A los 44 años y consagrado ya como uno de los grandes pintores colombianos, muere en París Darío Morales

25 de abril de 1988

La noticia debía llegar más temprano que tarde. Cuando hace 17 meses, al pintor cartagenero Darío Morales le diagnosticaron un cáncer en el hígado, los médicos eran poco optimistas. Pero el pintor desafió los pronósticos a tal punto que, a mediados del año pasado, tuvo una exitosa recuperación que le permitió llevar una vida normal por algún tiempo. Sus amigos, que se ilusionaron con la noticia, se acongojaron de nuevo en octubre cuando se supo de su recaída. A pesar de que, como lo dijo su esposa a SEMANA, "siguió con sus ideas y sus proyecto hasta el último día", la fuerza se le acabó el pasado lunes 21. Los resto del artista que llegó a cumplir 44 años, fueron honrados el viernes 25 en la Iglesia de Saint-Germain de Prés, de París. La vida de Morales había terminado, pero quedaba su obra.
EL JUEGO DE PINTAR
La vena artística le venía de familia. Sus primeros recuerdos se remontaban a la infancia, en el barrio Manga de Cartagena. Mientras descubría el arte del dibujo, copiando los personajes de las tiras cómicas, su abuelo lo introducía en el mundo de los versos de Luis Carlos López -"El tuerto"-, hermano del abuelo. Allí, desde esos tempranos años, coménzó su obsesión por el cuerpo femenino. Sus primeras modelos fueron las mujeres que rondaban por su casa, a las que pintaba desnudas -como él creía que debían verse desnudas, porque siempre las vio con ropa. Era una herejia que sólo el abuelo supo entender cuando, en 1956 y a los 12 años lo matriculó en la Escuela de Bellas Artes de Cartagena.
La pintura era un juego que se mezclaba con la vida de estudiante de bachillerato. Luego vino Bogotá y la Escuela de Bellas Artes de la Universidad Nacional, en 1962. Llegaron algunos descubrimientos. Primero, el desfile de suramericanos influenciados por Picasso. Luego llegó Picasso, el cubista, el abstracto, el azul y el rosa.
1968 fue un año clave. Fue el de su primera exposición individual, en la Biblioteca Nacional, el de su matrimonio con Ana María Vila y el del ansiado viaje a París, la capital del arte, gracias a una beca. Los primeros años allí lo deslumbraron. Sin embargo, Darío Morales seguía pintando como siempre lo había hecho, sin importarle que quienes veían sus cuadros pensaran que estaba en otra época. Mientras Europa era abstracta, Morales tendía hacia lo realista. Por eso, cuando algunos años después el realismo volvió a estar de moda, el cartagenero fue de los primeros que la critica matriculó en el movimiento.
VACAS FLACAS Y VACAS GORDAS
La vida en Francia fue muy dura en ese tiempo. Como cualquier estudiante latinoamericano, Morales padeció la estrechez de una buhardilla que servía de atelier, de habitación y de cocina, todo a la vez. Mientras Ana María trabajaba ocasionalmente en un laboratorio fotográfico, el pintor lavaba las escaleras del edificio para conseguir lo indispensable. Conoció más de cerca la obra de "sus" maestros: Lautrec, Dégas, Vermer, Rembrandt y Rubens, entre otros. Llegaba el final de la beca y Morales, luego de conversar con algunos amigos y de contarle su precaria situación económica, decidió enviar una carta en la que solicitaba el tiquete de regreso.
***
▶ _Instrucciones_:
[1] Según el texto sobre Darío Morales, ¿en qué año y a qué edad lo matriculó su abuelo en la Escuela de Bellas Artes de Cartagena?
[2] Prolonga el texto sobre la vida de Darío Morales a partir de su última oración, la de la carta en que pedía el tiquete de regreso.
***
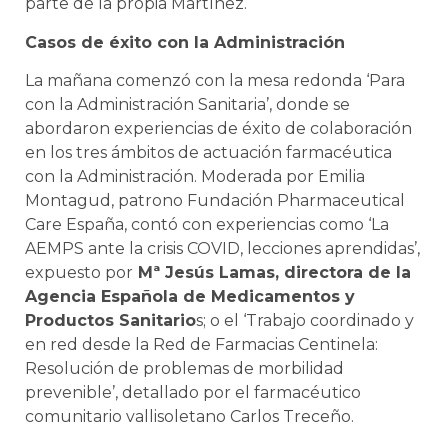
parte de la propia Martínez.
Casos de éxito con la Administración
La mañana comenzó con la mesa redonda ‘Para
con la Administración Sanitaria’, donde se
abordaron experiencias de éxito de colaboración
en los tres ámbitos de actuación farmacéutica
con la Administración. Moderada por Emilia
Montagud, patrono Fundación Pharmaceutical
Care España, contó con experiencias como ‘La
AEMPS ante la crisis COVID, lecciones aprendidas’,
expuesto por
Mª Jesús Lamas, directora de la
Agencia Española de Medicamentos y
Productos Sanitario
s; o el ‘Trabajo coordinado y
en red desde la Red de Farmacias Centinela:
Resolución de problemas de morbilidad
prevenible’, detallado por el farmacéutico
comunitario vallisoletano Carlos Treceño.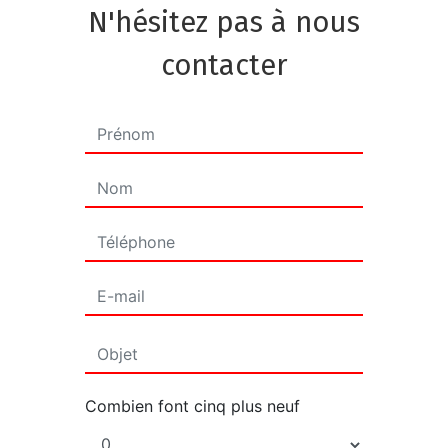
N'hésitez pas à nous
contacter
Combien font cinq plus neuf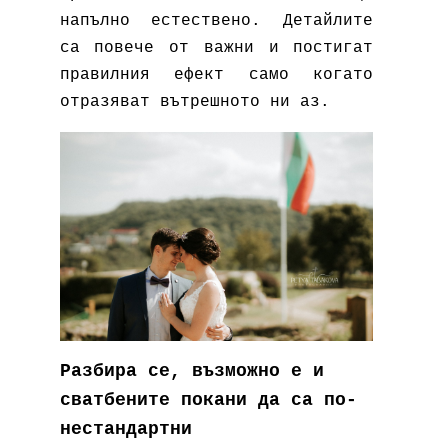
напълно естествено. Детайлите
са повече от важни и постигат
правилния ефект само когато
отразяват вътрешното ни аз.
Разбира се, възможно е и
сватбените покани да са по-
нестандартни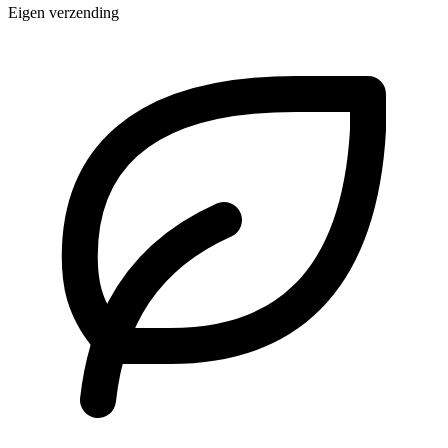
Eigen verzending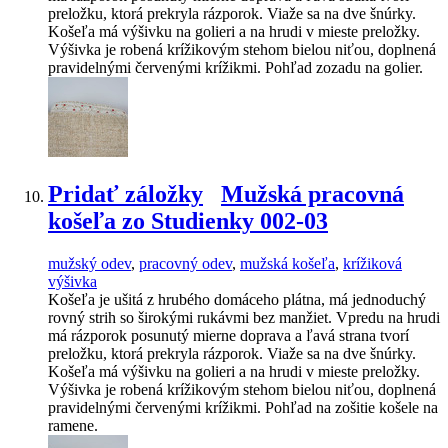
preložku, ktorá prekryla rázporok. Viaže sa na dve šnúrky.
Košeľa má výšivku na golieri a na hrudi v mieste preložky.
Výšivka je robená krížikovým stehom bielou niťou, doplnená
pravidelnými červenými krížikmi. Pohľad zozadu na golier.
Pridať záložky
Mužská pracovná
košeľa zo Studienky 002-03
mužský odev
,
pracovný odev
,
mužská košeľa
,
krížiková
výšivka
Košeľa je ušitá z hrubého domáceho plátna, má jednoduchý
rovný strih so širokými rukávmi bez manžiet. Vpredu na hrudi
má rázporok posunutý mierne doprava a ľavá strana tvorí
preložku, ktorá prekryla rázporok. Viaže sa na dve šnúrky.
Košeľa má výšivku na golieri a na hrudi v mieste preložky.
Výšivka je robená krížikovým stehom bielou niťou, doplnená
pravidelnými červenými krížikmi. Pohľad na zošitie košele na
ramene.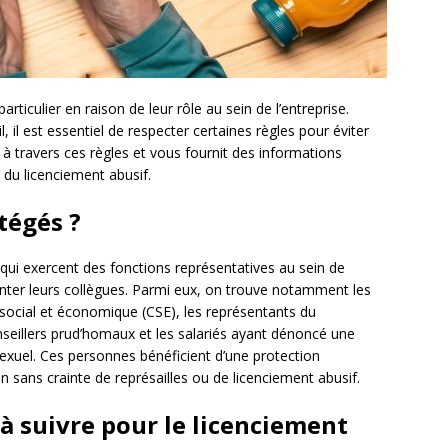
articulier en raison de leur rôle au sein de l’entreprise.
l, il est essentiel de respecter certaines règles pour éviter
e à travers ces règles et vous fournit des informations
du licenciement abusif.
tégés ?
ui exercent des fonctions représentatives au sein de
senter leurs collègues. Parmi eux, on trouve notamment les
ocial et économique (CSE), les représentants du
nseillers prud’homaux et les salariés ayant dénoncé une
exuel. Ces personnes bénéficient d’une protection
n sans crainte de représailles ou de licenciement abusif.
à suivre pour le licenciement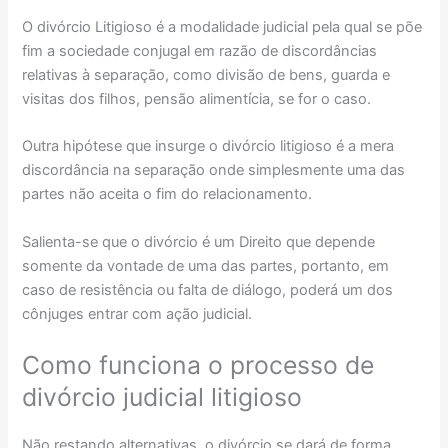
O divórcio Litigioso é a modalidade judicial pela qual se põe
fim a sociedade conjugal em razão de discordâncias
relativas à separação, como divisão de bens, guarda e
visitas dos filhos, pensão alimentícia, se for o caso.
Outra hipótese que insurge o divórcio litigioso é a mera
discordância na separação onde simplesmente uma das
partes não aceita o fim do relacionamento.
Salienta-se que o divórcio é um Direito que depende
somente da vontade de uma das partes, portanto, em
caso de resistência ou falta de diálogo, poderá um dos
cônjuges entrar com ação judicial.
Como funciona o processo de
divórcio judicial litigioso
Não restando alternativas, o divórcio se dará de forma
***
▶ _Respuestas esperadas_:
[1] En 1956, a los 12 años.

[2]
Ana María nunca permitió que la carta fuera enviada y lo convenció para que se quedara a dar la lucha. Siguieron arreglando apartamentos para sobrevivir. Los desnudos lo seguían apasionando y, por la falta de dinero, Ana María se convirtió en su modelo. Pero no es ella la que aparece en sus cuadros. Ana María, al igual que las fotos que frecuentemente utilizaba, era sólo un instrumento para recrear la realidad, no copiarla "sino -según sus propias palabras-- raspasarla hasta lograr que de ella brote la vida".
La timidez del artista (la misma que le impidió sentirse a gusto con otra modelo que no fuera su mujer porque para él, en esos casos se necesitaba una relación muy cercana, muy íntima pues "la comunicación entre el desnudo y el pintor es indispensable"), lo habría dejado de por vida en la estrecha habitación, ya que nunca fue capaz de llegar a una galería de arte a mostrar sus trabajos. La dosis de suerte que necesitaba se le apareció encarnada en un coleccionista norteamericano que, casi por casualidad, descubrió uno de sus cuadros.
A partir de entonces y de un momento a otro, se le abrieron todas las puertas. Pasó a exponer en la galería Pyramid de Washington y en Darmstadt, Alemania. Las galerías Aberbach de Nueva York y Londres presentaron exposiciones individuales suyas, y en 1978 alcanzó gran renombre con la muestra que llevó a la F.I.A.C. en París.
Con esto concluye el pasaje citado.